## Directions
Present the count of lines in the entries below that hold "uptake", and present nothing else.

## Information supplied
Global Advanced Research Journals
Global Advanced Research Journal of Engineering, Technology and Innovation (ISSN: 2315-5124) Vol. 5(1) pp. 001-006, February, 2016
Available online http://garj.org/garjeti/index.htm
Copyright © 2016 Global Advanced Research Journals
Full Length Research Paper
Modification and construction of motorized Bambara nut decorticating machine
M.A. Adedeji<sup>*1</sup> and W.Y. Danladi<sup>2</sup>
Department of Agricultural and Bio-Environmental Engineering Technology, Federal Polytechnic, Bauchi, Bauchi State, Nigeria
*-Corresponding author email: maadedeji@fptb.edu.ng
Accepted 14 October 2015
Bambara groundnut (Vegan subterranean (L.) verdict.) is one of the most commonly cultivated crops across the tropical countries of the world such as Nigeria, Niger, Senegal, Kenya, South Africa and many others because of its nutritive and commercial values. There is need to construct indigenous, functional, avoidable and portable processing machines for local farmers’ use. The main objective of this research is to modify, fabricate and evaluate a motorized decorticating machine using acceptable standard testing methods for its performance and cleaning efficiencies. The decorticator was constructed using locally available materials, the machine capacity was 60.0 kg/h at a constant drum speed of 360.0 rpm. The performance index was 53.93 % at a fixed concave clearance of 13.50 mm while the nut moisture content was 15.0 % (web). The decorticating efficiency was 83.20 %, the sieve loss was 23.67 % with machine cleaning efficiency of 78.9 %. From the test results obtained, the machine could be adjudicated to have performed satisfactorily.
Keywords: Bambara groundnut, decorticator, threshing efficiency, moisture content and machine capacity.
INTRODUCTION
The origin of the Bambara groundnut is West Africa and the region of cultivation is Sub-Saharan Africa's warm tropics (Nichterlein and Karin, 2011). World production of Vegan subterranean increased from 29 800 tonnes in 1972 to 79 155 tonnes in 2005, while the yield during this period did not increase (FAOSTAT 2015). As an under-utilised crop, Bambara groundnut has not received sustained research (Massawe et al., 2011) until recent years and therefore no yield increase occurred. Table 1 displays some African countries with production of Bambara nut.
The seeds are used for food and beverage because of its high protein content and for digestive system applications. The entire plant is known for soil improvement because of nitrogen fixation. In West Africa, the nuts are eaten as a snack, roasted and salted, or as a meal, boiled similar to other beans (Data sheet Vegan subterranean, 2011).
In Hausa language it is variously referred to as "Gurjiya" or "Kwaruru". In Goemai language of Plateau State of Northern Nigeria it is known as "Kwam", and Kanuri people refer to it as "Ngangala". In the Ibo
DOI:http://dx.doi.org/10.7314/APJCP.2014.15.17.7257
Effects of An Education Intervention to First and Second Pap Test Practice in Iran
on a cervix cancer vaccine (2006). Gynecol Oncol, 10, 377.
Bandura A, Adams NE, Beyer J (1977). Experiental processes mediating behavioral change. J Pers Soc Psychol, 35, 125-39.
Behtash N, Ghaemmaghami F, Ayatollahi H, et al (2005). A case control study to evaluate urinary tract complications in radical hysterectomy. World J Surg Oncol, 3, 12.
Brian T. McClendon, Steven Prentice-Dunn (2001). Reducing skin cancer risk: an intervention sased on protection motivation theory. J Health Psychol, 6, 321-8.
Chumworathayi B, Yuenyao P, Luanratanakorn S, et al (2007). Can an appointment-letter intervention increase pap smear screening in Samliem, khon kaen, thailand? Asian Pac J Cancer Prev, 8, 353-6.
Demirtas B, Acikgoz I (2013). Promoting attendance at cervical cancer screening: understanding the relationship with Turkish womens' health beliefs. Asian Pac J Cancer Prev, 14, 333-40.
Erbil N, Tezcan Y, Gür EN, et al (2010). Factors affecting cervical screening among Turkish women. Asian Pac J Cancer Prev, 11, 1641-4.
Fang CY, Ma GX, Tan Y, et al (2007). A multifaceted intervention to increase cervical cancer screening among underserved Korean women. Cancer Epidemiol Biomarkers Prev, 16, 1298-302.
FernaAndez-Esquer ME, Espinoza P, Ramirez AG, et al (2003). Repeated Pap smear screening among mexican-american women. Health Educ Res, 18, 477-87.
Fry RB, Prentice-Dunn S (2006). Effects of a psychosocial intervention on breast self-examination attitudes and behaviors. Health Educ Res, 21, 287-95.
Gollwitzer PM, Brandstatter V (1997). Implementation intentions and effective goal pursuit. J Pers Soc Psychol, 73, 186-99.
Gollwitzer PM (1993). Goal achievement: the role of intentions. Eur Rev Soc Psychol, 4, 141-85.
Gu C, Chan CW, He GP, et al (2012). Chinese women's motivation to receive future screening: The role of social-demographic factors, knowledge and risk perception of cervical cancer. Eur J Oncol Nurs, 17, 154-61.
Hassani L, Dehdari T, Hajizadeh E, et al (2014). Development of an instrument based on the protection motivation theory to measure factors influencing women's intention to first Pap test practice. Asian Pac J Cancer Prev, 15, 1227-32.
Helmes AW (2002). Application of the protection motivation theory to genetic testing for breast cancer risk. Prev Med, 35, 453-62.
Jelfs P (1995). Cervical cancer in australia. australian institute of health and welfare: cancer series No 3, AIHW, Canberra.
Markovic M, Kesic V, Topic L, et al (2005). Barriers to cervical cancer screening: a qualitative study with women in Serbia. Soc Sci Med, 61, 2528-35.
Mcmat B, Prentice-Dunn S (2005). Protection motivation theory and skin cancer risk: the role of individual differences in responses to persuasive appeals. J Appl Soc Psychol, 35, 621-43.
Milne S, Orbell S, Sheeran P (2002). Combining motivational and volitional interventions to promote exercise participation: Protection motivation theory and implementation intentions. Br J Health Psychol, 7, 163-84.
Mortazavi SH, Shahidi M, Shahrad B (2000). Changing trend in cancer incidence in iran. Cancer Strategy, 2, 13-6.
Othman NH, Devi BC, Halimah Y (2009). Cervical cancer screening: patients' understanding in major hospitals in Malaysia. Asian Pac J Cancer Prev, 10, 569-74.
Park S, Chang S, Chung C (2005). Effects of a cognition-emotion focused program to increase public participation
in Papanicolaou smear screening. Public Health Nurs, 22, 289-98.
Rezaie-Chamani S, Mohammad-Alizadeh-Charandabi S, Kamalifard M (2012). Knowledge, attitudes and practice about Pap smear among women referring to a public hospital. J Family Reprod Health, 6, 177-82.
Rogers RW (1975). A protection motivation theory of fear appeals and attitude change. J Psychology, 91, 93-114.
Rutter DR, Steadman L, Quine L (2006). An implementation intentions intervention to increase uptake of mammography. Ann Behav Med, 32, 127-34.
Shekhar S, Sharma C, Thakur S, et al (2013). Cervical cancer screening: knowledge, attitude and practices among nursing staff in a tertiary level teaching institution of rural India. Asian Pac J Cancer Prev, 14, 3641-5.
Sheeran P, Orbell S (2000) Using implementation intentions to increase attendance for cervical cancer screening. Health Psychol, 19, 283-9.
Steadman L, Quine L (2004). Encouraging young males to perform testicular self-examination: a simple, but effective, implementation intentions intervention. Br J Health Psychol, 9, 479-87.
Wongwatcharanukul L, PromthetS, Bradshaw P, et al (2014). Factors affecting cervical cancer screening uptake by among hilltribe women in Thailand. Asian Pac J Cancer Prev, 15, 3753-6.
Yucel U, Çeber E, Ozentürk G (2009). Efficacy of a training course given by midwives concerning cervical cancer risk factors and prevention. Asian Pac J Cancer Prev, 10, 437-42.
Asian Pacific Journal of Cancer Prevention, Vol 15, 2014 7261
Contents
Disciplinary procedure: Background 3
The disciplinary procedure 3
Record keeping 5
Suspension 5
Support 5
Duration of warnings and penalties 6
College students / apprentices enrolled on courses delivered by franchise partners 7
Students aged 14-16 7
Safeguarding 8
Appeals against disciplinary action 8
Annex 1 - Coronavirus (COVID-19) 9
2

## Answer section
2